The ultimate question about single-payer in the U.S. really is whether our political system is mature enough to handle it. Can the influence of demagogic politicians be limited? Can Congress keep from meddling in every coverage decision brought before the healthcare program’s administrators?
Those who project their doubts about these questions into the limitless future do so through the prism of today’s partisan disaster in Washington. But that’s not a permanent condition -- sooner or later, the gridlock will have to give, because the public won’t stand for total inaction forever. And single-payer by any reckoning will take years, maybe decades, to enact and implement. That’s more than enough time for the political system to grow out of its current childishness.

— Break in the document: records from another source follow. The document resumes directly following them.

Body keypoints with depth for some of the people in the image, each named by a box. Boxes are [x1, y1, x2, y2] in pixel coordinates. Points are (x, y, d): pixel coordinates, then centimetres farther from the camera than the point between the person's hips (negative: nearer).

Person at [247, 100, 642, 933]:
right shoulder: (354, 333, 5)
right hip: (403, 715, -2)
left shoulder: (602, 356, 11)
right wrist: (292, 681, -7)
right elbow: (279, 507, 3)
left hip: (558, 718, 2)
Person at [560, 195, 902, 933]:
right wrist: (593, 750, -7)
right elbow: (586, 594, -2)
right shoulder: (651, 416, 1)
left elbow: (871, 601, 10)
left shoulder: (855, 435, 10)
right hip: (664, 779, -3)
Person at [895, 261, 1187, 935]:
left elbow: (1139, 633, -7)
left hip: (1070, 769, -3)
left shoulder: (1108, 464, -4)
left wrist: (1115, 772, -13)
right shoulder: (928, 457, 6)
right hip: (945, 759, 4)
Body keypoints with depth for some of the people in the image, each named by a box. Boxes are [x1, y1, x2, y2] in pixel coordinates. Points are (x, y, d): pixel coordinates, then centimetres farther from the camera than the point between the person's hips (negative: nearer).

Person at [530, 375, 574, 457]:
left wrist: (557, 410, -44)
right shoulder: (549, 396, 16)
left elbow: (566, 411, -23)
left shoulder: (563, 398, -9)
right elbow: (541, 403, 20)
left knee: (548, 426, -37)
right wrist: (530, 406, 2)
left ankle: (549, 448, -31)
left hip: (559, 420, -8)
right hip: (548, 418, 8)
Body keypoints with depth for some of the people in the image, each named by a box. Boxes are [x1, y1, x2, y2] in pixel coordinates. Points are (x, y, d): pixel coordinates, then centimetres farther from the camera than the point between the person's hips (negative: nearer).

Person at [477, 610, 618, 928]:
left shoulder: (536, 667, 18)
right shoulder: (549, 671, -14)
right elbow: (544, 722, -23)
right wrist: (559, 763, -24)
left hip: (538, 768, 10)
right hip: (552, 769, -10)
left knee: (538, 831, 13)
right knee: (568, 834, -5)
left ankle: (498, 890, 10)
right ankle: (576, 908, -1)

More to the point, only a mature system will be able to enact single-payer, so it’s pointless to worry about it being hampered by childishness once it’s in place.
Let’s think again about abortion. There’s no point in worrying that a single-payer program would bar abortion -- the thing to worry about is that the abortion debate will be an obstacle to enacting a single-payer plan at all. So clearly, the abortion issue will have to be resolved first.
Ezra Klein is right. Single-payer does have many virtues, and it does have some problems.
But under our current system post-Hobby Lobby, scientifically uninformed employers can interfere in the medical decisions of thousands of their workers. Obviously, that’s the worst of all possible worlds.
Single-payer’s problems, however, are either resolvable or conjectural, while its virtues are manifest. We should keep our eye on those, and worry about the problems when the time comes.